Num dia cinzento e com chuva a prantear os telhados, alegadamente no outono da vida, a poetisa lembra-se de sua infância, reencarnando-a ali onde tudo começou, às proximidades do manancial do rio que a trouxe até os dias correntes – autêntico berço líquido onde espera depurar-se do estado pormenorizado, metaforicamente ominoso.

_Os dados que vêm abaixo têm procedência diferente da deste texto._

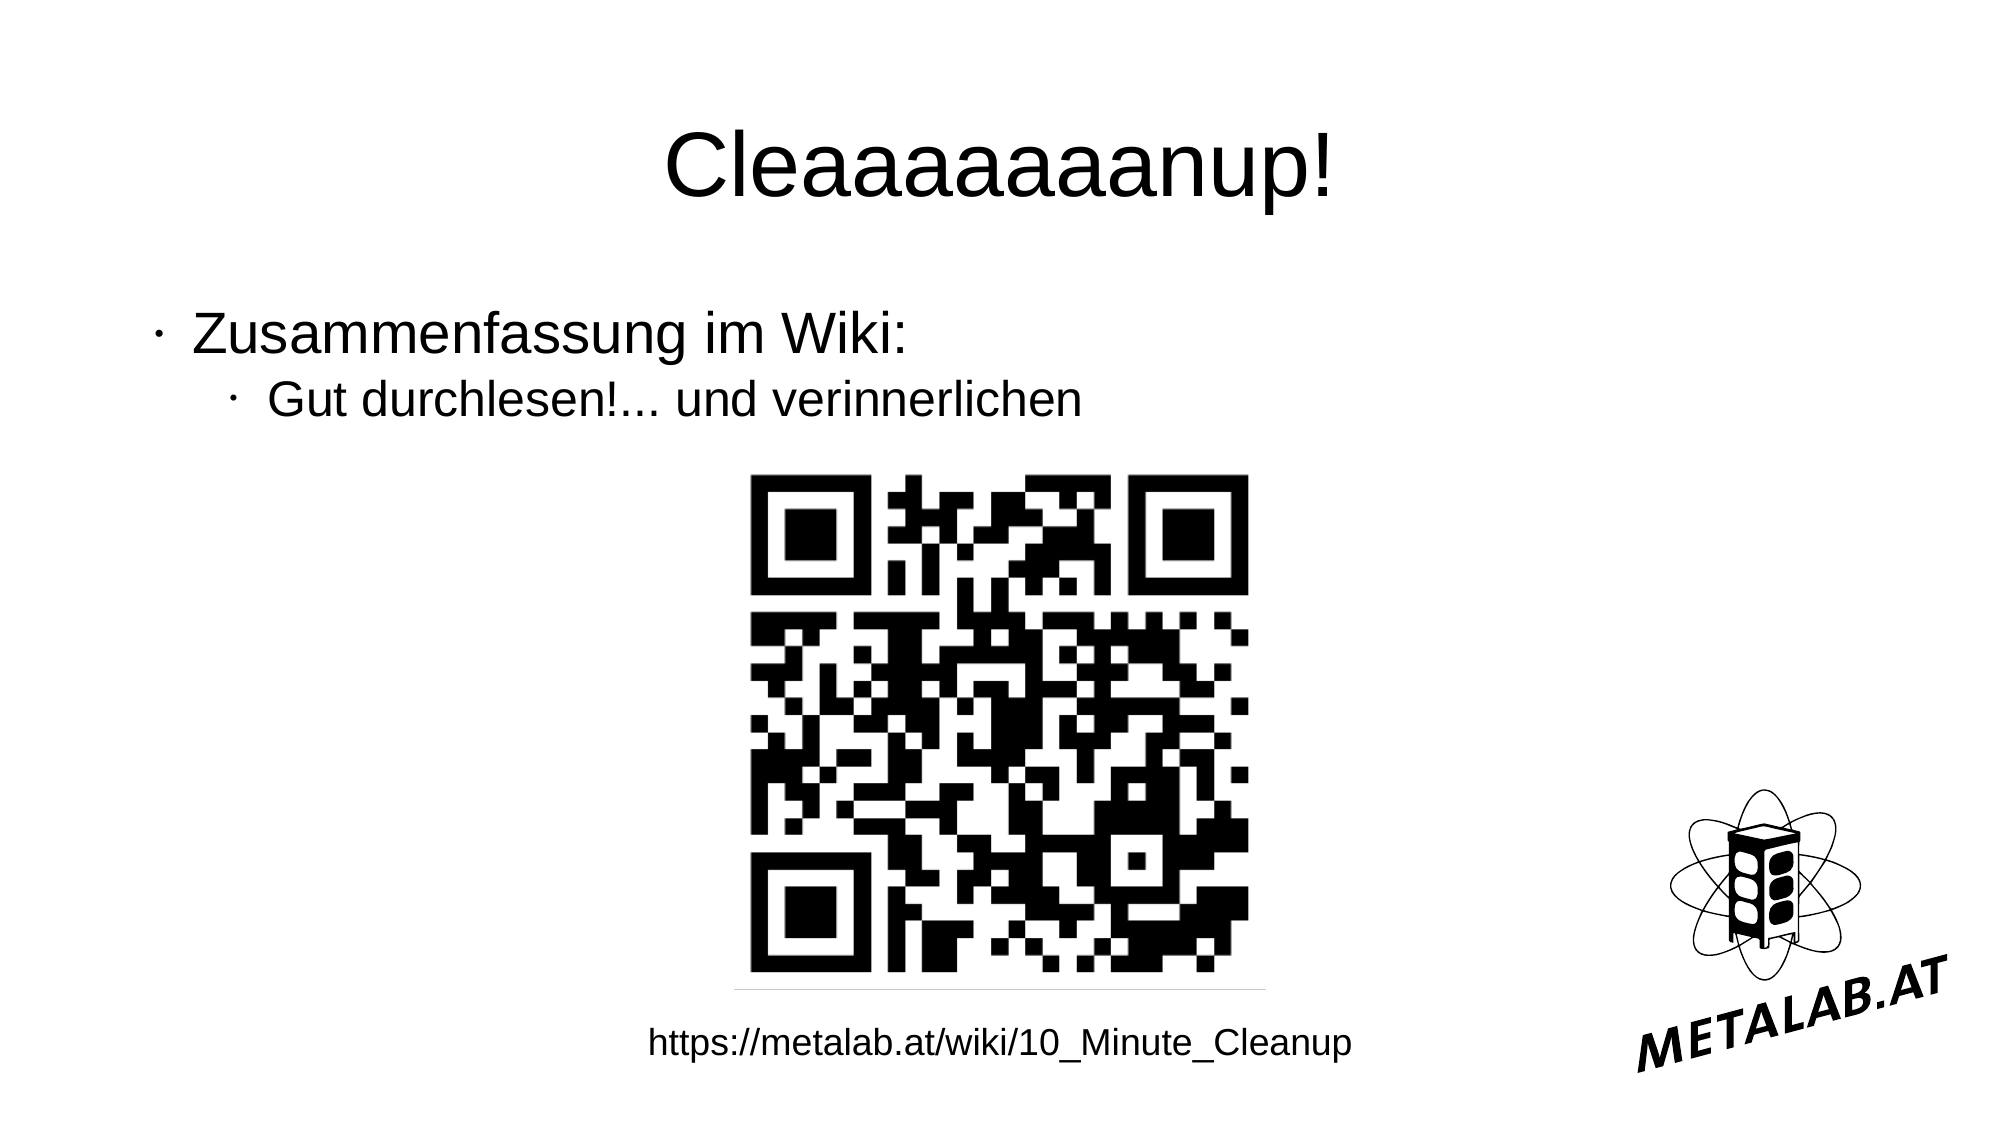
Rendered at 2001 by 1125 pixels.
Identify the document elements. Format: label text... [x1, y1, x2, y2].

picture [734, 458, 1266, 991]
list Zusammenfassung im Wiki: Gut durchlesen!... und verinnerlichen [137, 299, 1863, 1014]
text_box https://metalab.at/wiki/10_Minute_Cleanup [625, 1013, 1376, 1074]
title Cleaaaaaaanup! [137, 59, 1863, 278]
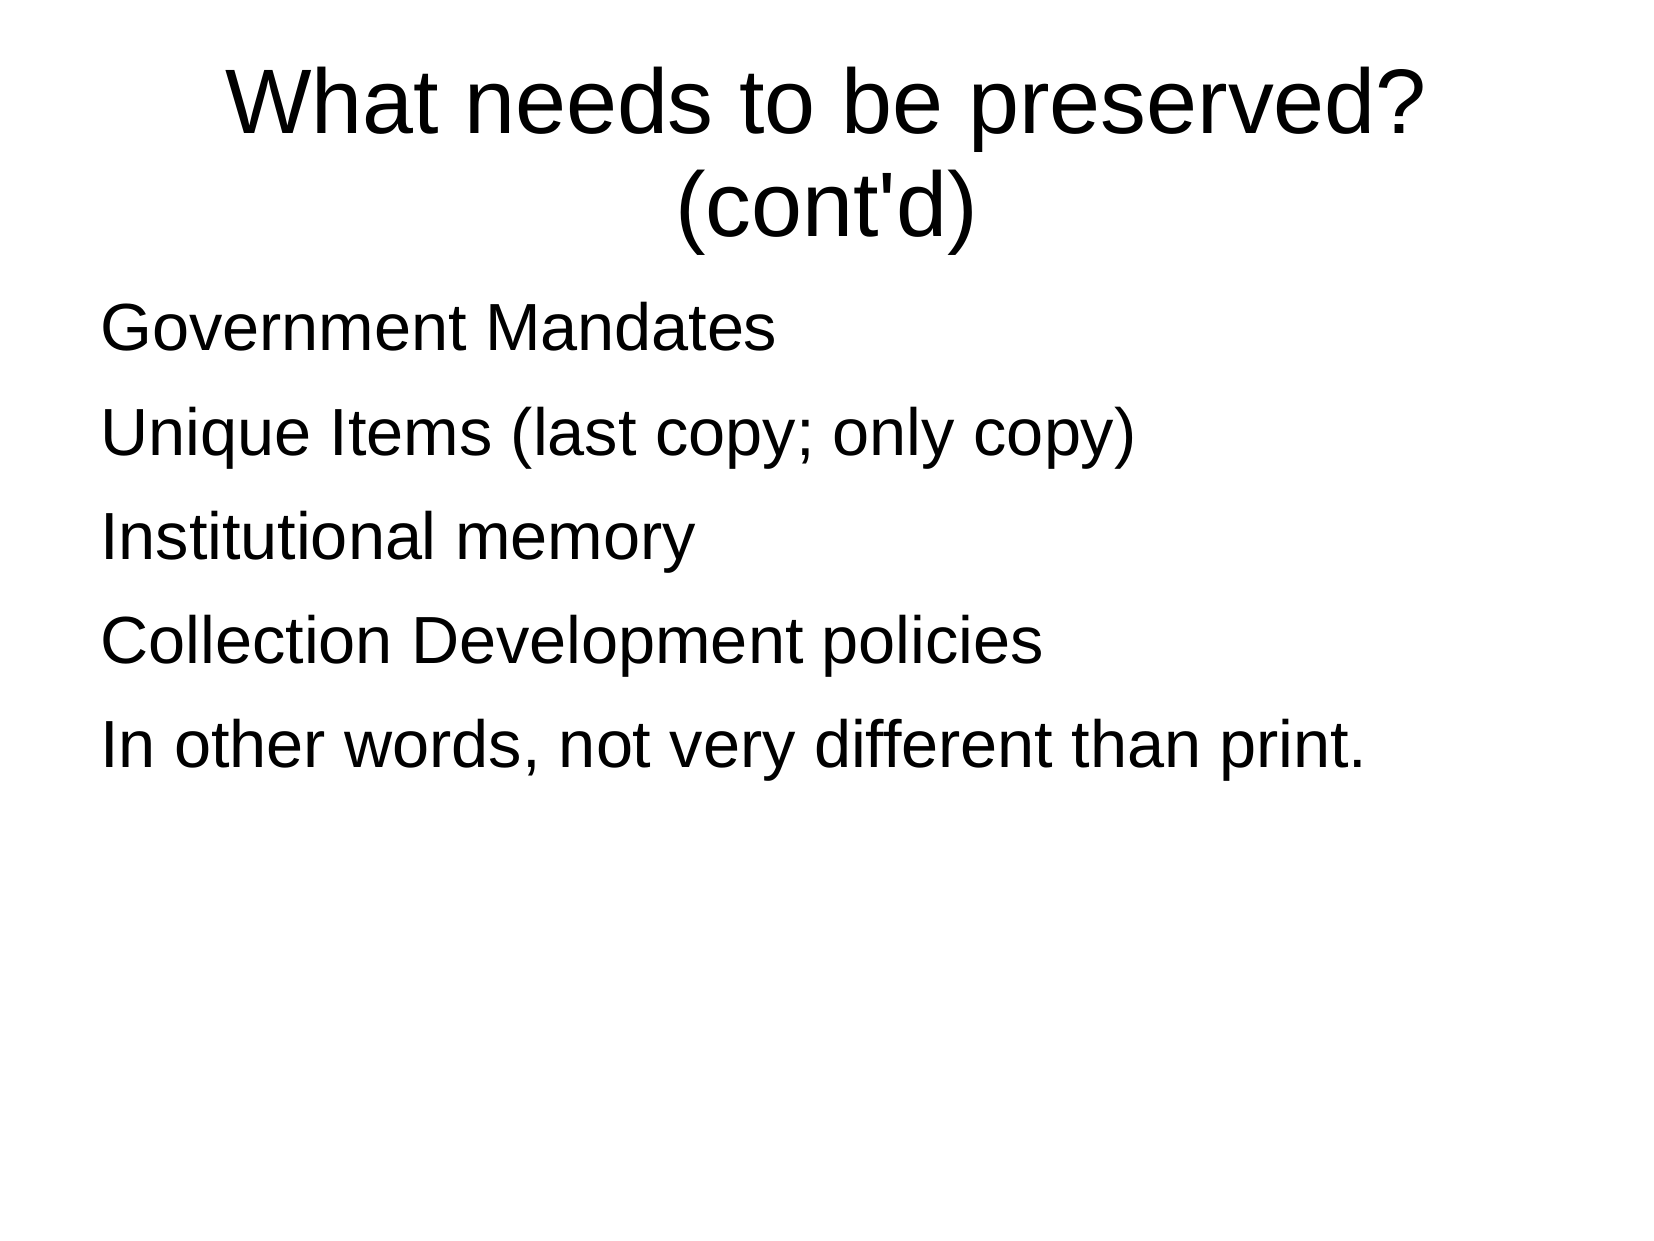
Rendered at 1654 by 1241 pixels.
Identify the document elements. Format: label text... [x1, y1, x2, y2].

Repercutem na memória as ausências das pessoas com quem manteve contato próximo, cujas vozes metálicas ainda hoje ressoam em seus ouvidos: a chuva, portanto, amolda-se à necessidade de um renascer, de um novo despertar em meio à estação que, mais do que qualquer outra, retrata certa aura etérea de mistério e beleza, de nobreza de ideias e sentimentos.
J.A.R. – H.C.
Matilde Alba Swann
(1912-2000)
En este día de lluvia
Un gris limpio, monótono, inasible,
en este día de lluvia y cielo enfermo,
el corazón del agua está soñando
con bandadas de pájaros de vidrio,
y en la rama otoñal,
junta la ausencia, luces mojadas,
y voces de aluminio.
Hay como un gato gris
rondando en torno, así de blando,
así de ojo amarillo.
Es casi tarde, mi niñez descalza,
viene a buscarme por un largo río,
bajo un mar vertical deshilachado,
y un silencio de océano dormido.
Salgo a su encuentro, quedo de su mano,
me desnudo en su piel,
líquida cuna, vuelvo a mi antiguo manantial,
deshago, gota a gota, pausada, mansa, muerta.
Bajo un llanto de techos castigados,
somnolientos, reencarno, soy de lluvia.
Sob a chuva
(Franz Marc: pintor alemão)
Neste dia de chuva
Um cinza limpo, monótono, inapreensível,
neste dia de chuva e céu enfermo,
o coração da água está sonhando
com bandos de pássaros de vidro,
e, no ramo outonal,
juntam-se a ausência, luzes úmidas
e vozes de alumínio.
Há como que um gato cinza
pairando ao redor, assim tão brando,
assim tão amarelo nos olhos.
É quase tarde, minha infância descalça
vem à minha procura por um longo rio,
sob um mar vertical desgastado
e um silêncio de oceano adormecido.
Saio ao seu encontro, seguro a sua mão,
dispo-me em sua pele,
berço líquido, volto ao meu antigo manancial,
desfaço-me, gota a gota, morosa, mansa, morta.
Sob um pranto de tetos castigados,
sonolentos, reencarno, sou de chuva.
Referência:
SWANN, Matilde Alba. En este día de
lluvia. In: Diario de Colima. Diario Mujer. Colima, MX, año 12, n. 610;
miércoles, 28 dic. 2005; p. 1. Disponível neste endereço. Acesso em: 25 fev. 2021.